I know that their claim about less jobs if they use more partial load instead of part time employees has absolutely nothing to do with part time being classed as non-union and therefore not protected by the Collective Agreement, right? I mean a fully loaded partial load staff member, operating as part of the union, and earning a supporting wage is no more stable or reliable for either them nor for students who will know the instructor has taught the course a few times and knows the ins and outs right? That stability won’t result in less of my work day going to voluntarily training and onboarding new people who rotate in and out every 4 months, right? I mean, just look at the librarian and counselor positions that they’ve created, instead of 1 full time job, we got a bunch of lower paid, more duty, short term contract jobs. That was a big gain, right?

Ok, ok, ok. You see where I’m going.
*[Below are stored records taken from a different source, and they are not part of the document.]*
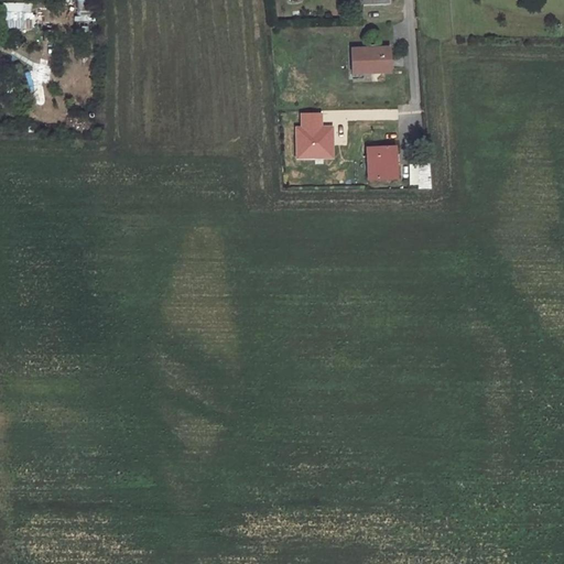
[(7,7),(8,29),(22,28),(21,7),(7,7)]
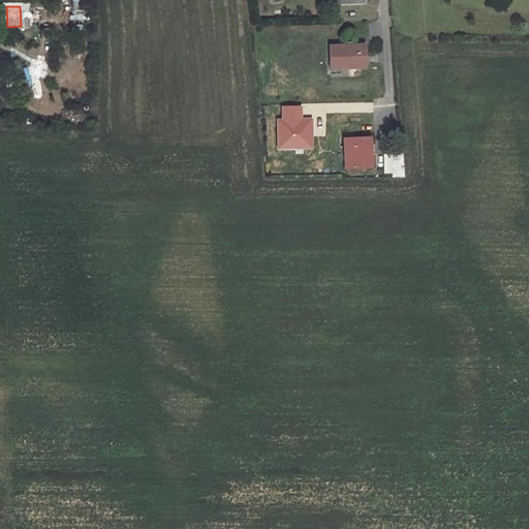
[(365,44),(329,47),(331,68),(366,66),(365,44)]
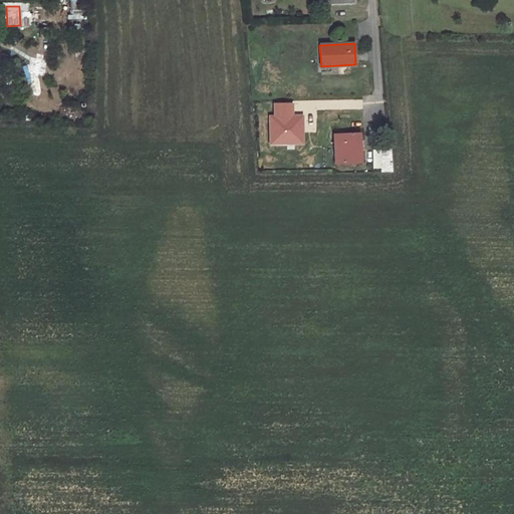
[(262,68),(261,92),(269,92),(270,69),(262,68)]
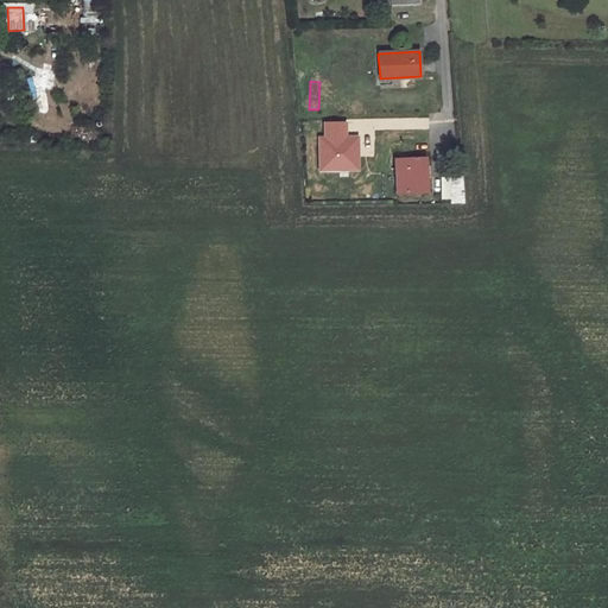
[(425,158),(396,159),(397,192),(422,191),(422,170),(426,170),(425,158)]
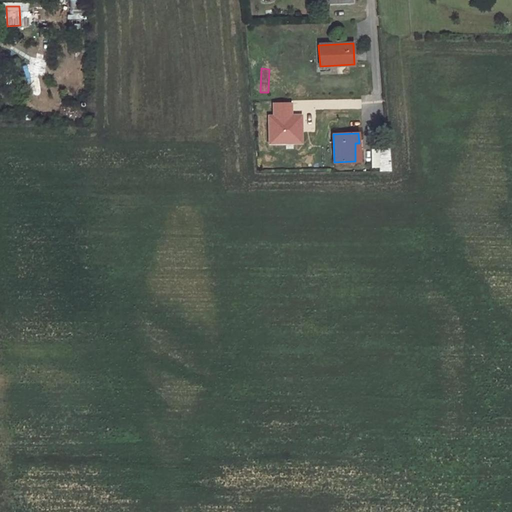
[(389,148),(379,149),(380,171),(391,171),(389,148)]
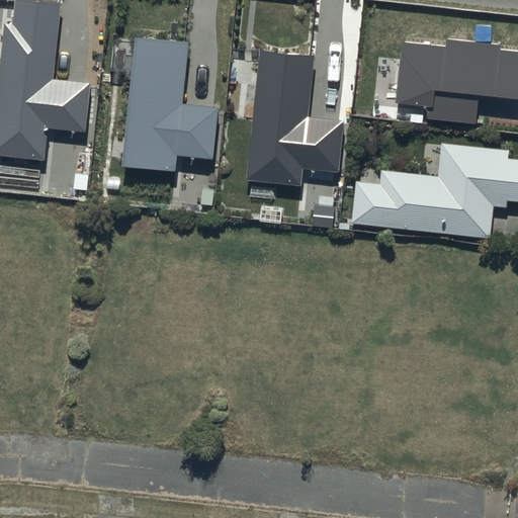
[(63,0),(16,0),(15,22),(7,21),(0,95),(0,152),(46,157),(49,125),(85,130),(90,82),(56,78),(63,0)]
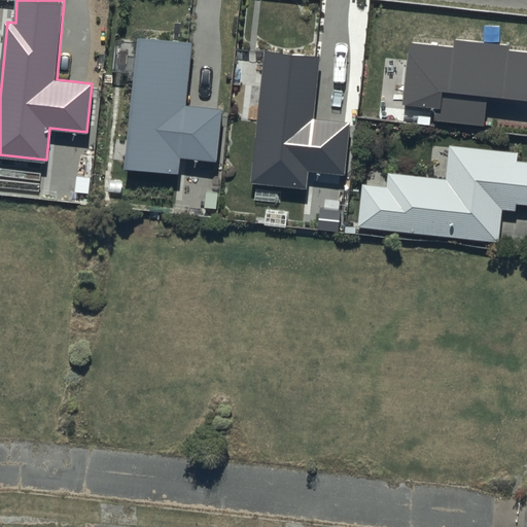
[(194,39),(138,34),(124,168),(181,173),(183,154),(217,157),(222,108),(187,104),(194,39)]
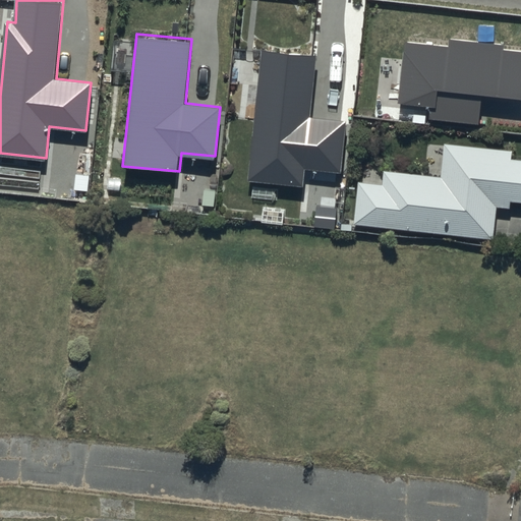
[(520,96),(520,48),(502,47),(503,42),(449,36),(450,44),(404,40),(397,104),(428,107),(427,118),(479,123),(482,93),(520,96)]
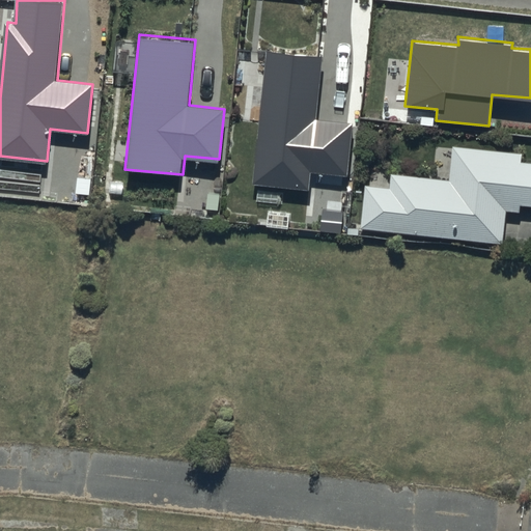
[(324,54),(267,49),(252,184),(310,190),(312,170),(347,173),(353,123),(316,119),(324,54)]
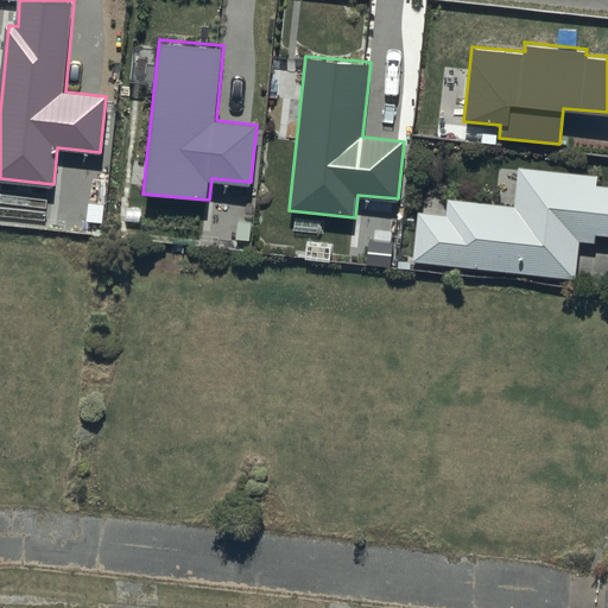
[(418,209),(412,259),(574,276),(577,239),(594,241),(595,230),(607,232),(607,182),(596,181),(596,175),(518,166),(513,206),(448,198),(447,213),(418,209)]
This contract is far less about “what’s in it for me?” and far more about “what’s missing that affects me?”. I firmly believe that the “concessions” made by the CEC in this round would not exist without OPSEU pushing at the bargaining table. Just like last round though, they put the poison pill buried deep inside. Last time they made us walk a picket line for 5 weeks to recover Article 2 protections that they were abusing to high heaven. The result? A lot of full time positions got backfilled the way they should have always been. This is the thin end of the wedge for them. If we don’t force them to come and negotiate then they never will. I didn’t think that the work to rule campaign was working until I saw the bully tactics and the heavy handed threat to dock pay for an illegal walk out. If they really felt our work to rule campaign was this then they could and would seek an injunction in the courts. Instead they go for the scare tactic.

Remember last round when Kaplan released his decision, it was highly critical of the CEC’s tactics. Let’s get another one of those reports. After the strong NO vote last time the arbitrator very largely said that the faculty demands WERE reasonable and awarded a lot of what we were looking for. THAT’S why they don’t want binding interest arbitration. THAT’S how we scare them back to negotiating a contract.